▸ **ACTIVITY**
Among the entries below, please show each line that carries the word "CROSS".

▸ **RECORDS PROVIDED**
*** Block opens ***

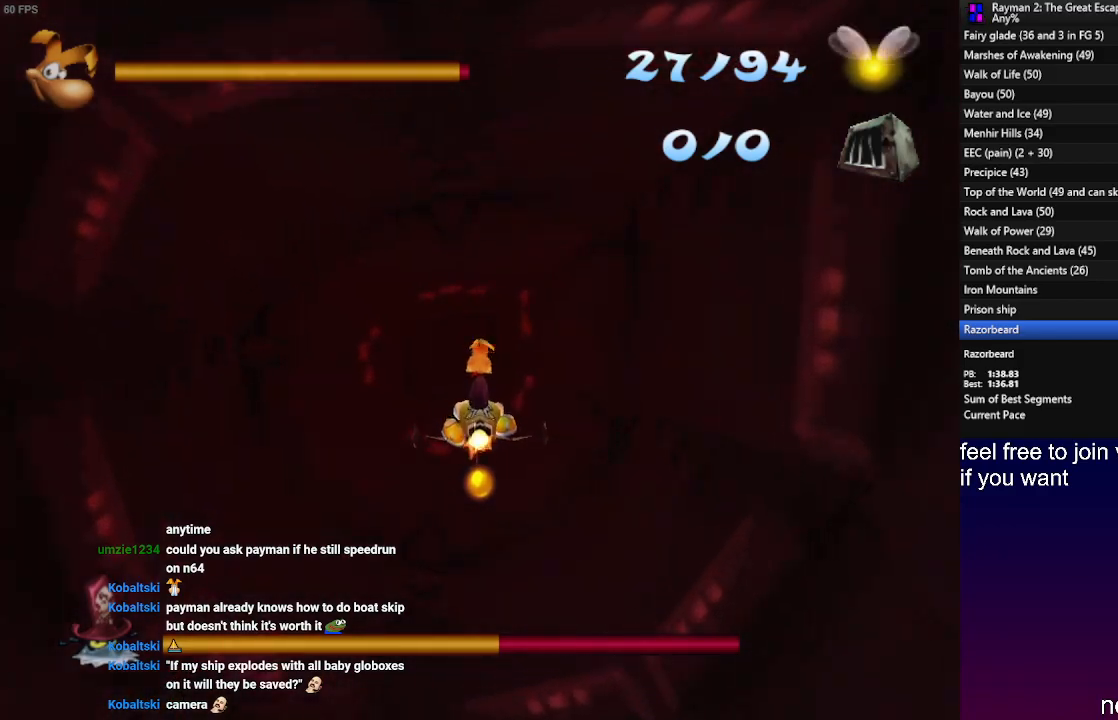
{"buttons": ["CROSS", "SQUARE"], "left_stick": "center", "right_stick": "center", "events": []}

*** Block closes ***
*** Block opens ***

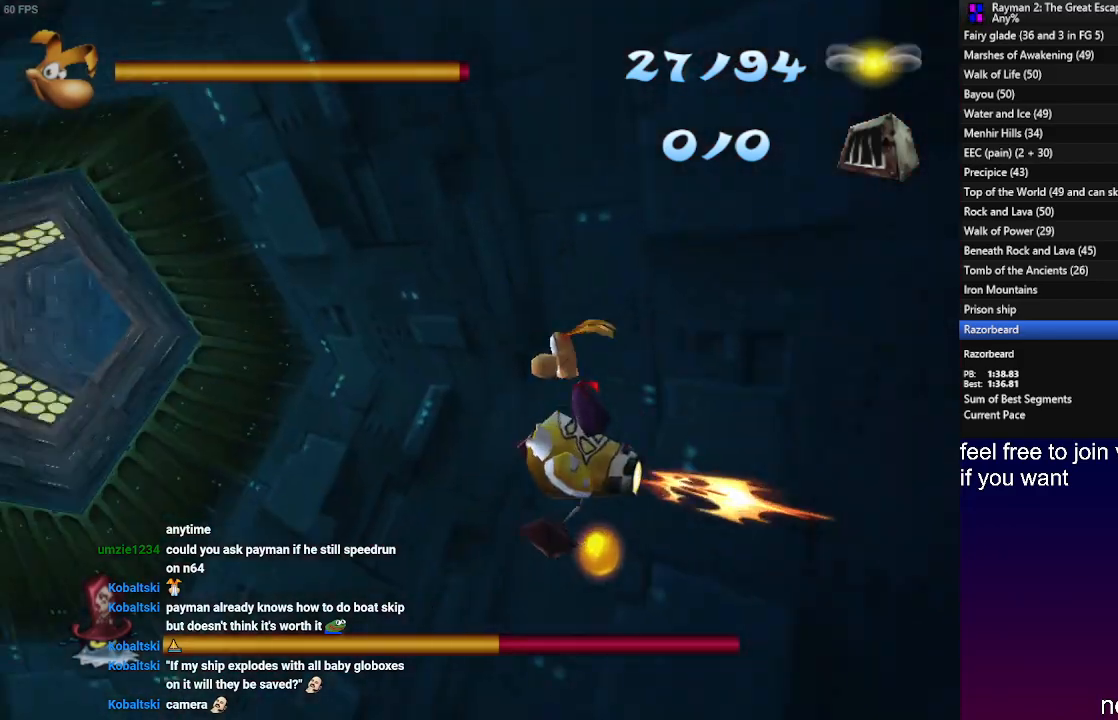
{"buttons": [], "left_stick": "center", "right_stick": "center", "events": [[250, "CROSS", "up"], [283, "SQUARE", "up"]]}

*** Block closes ***
*** Block opens ***

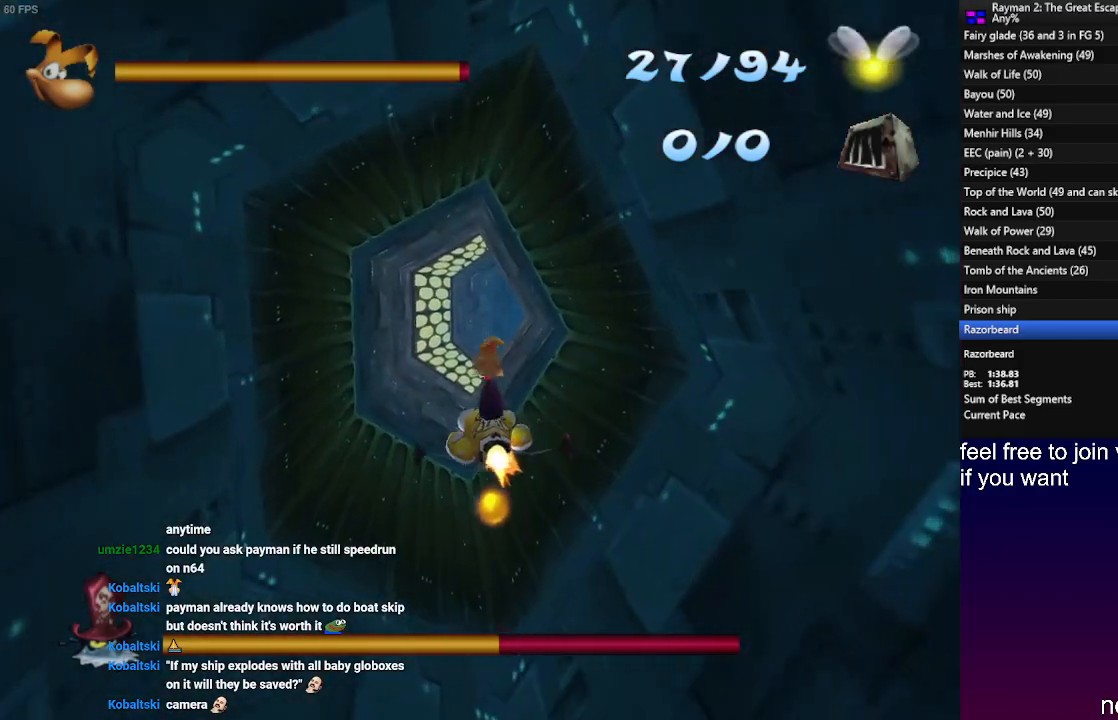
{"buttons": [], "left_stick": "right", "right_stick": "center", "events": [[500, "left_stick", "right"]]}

*** Block closes ***

▸ **RESPONSE**
{"buttons": ["CROSS", "SQUARE"], "left_stick": "center", "right_stick": "center", "events": []}
{"buttons": [], "left_stick": "center", "right_stick": "center", "events": [[250, "CROSS", "up"], [283, "SQUARE", "up"]]}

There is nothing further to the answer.